**Text passage**
• • • • • • •
A friend made an obscure reference to the show one evening, and set about trying to locate an episode on the Internet. The show wasn't included in Amazon (Nasdaq: AMZN  ) Prime, the company's shipping and streaming club, of which she's a member. So she tried to buy it. When she ran into difficulties, I turned to Apple (Nasdaq: AAPL  ) iTunes and also attempted to download the show.

What resulted was a tortoise and the hare race to the finish. Who won says a lot about the future of streaming.

Something for nothing?
Gilmore Girls ran from 2000-2007 and landed places on Entertainment Weekly's "New TV Classics" list and TIME magazine's "100 Best TV Shows of All Time." In other words, not an obscure show, and not predigital. I expected locating it to be fairly easy.

As my friend logged into her computer and I into mine, I thought, "Surely this is free somewhere." After all, most of the major players announced new content deals this weekend, including Hulu, owned by Comcast's (Nasdaq: CMCSA  ) NBC, News Corp.'s (Nasdaq: NWS  ) Fox channel, Walt Disney's (NYSE: DIS  ) ABC, a private equity firm, and the Hulu team, which announced a new deal with the CW channel; Google's (Nasdaq: GOOG  ) YouTube, which has secured content deals for exclusive celebrity and branded content; and Netflix, which announced it had renewed its current deal for ABC, ABC Family, and the Disney Channel. Amazon also announced a licensing agreement for ABC, ABC Family, and the Disney Channel, as well as Marvel comics.
• • • • • • •
**Study questions**
**1)** Repeat a section of the article word for word, starting at the words "What resulted was" and ending after the words "be fairly easy.".
**2)** Rewrite the entries from the line that has "What is the average value?" through the line that has "Which series has the widest spread of values?", changing "average" to "mean" and leaving everything else unchanged. Give only those lines.
The entries that come next are separate material with no connection to the article above.
• • • • • • •
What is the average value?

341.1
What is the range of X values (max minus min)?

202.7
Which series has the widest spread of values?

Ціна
• • • • • • •
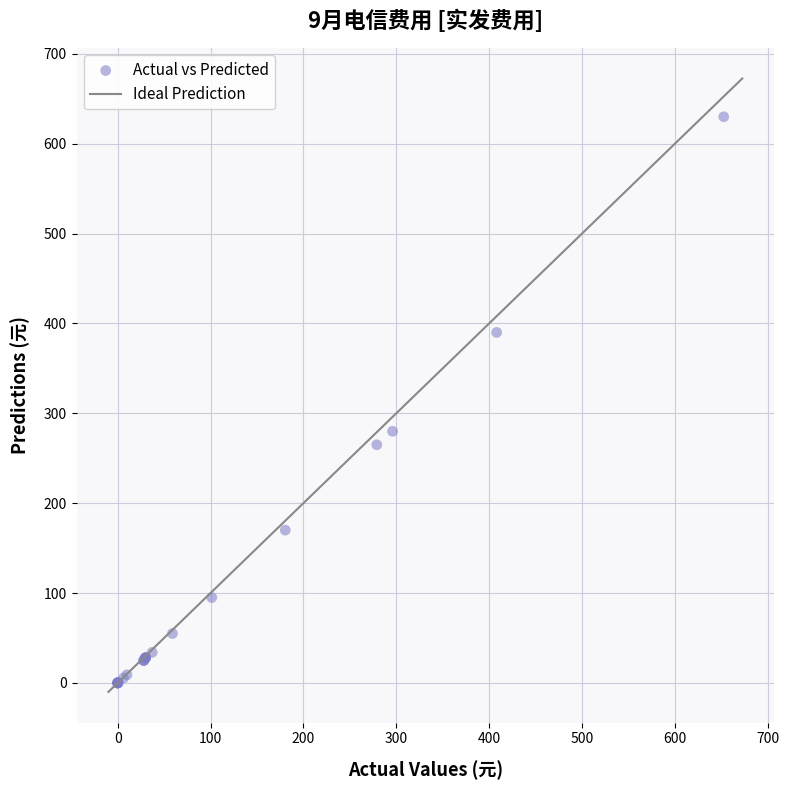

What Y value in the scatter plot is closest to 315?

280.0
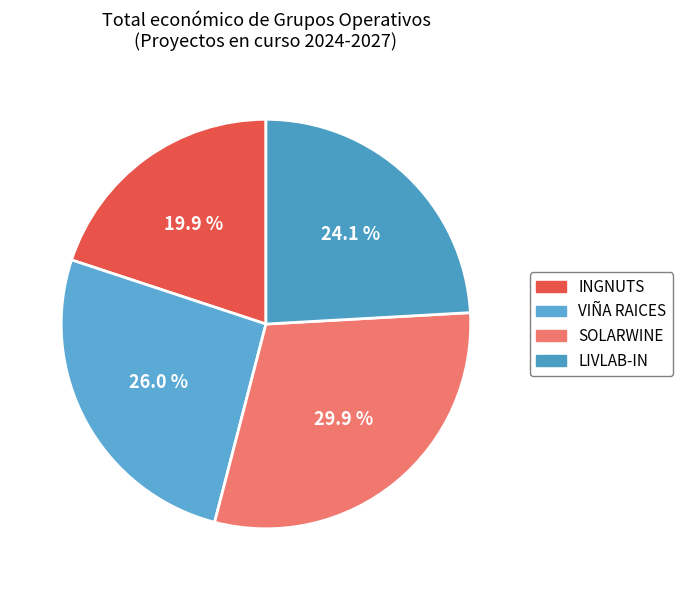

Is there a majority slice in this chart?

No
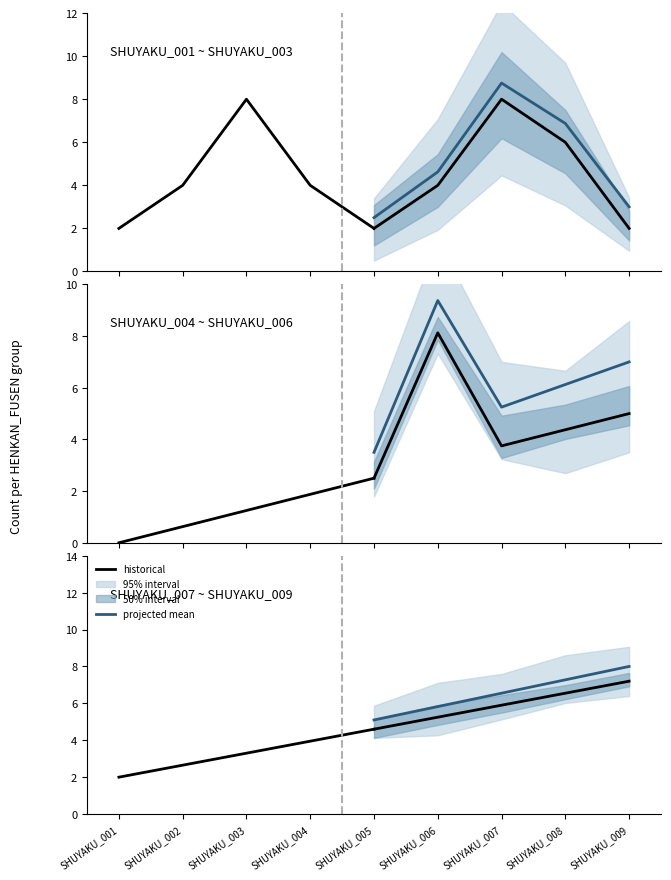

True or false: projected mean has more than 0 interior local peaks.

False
• • • • • • •
**Answer set**
**1)**
What resulted was a tortoise and the hare race to the finish. Who won says a lot about the future of streaming.

Something for nothing?
Gilmore Girls ran from 2000-2007 and landed places on Entertainment Weekly's "New TV Classics" list and TIME magazine's "100 Best TV Shows of All Time." In other words, not an obscure show, and not predigital. I expected locating it to be fairly easy.

**2)**
What is the mean value?

341.1
What is the range of X values (max minus min)?

202.7
Which series has the widest spread of values?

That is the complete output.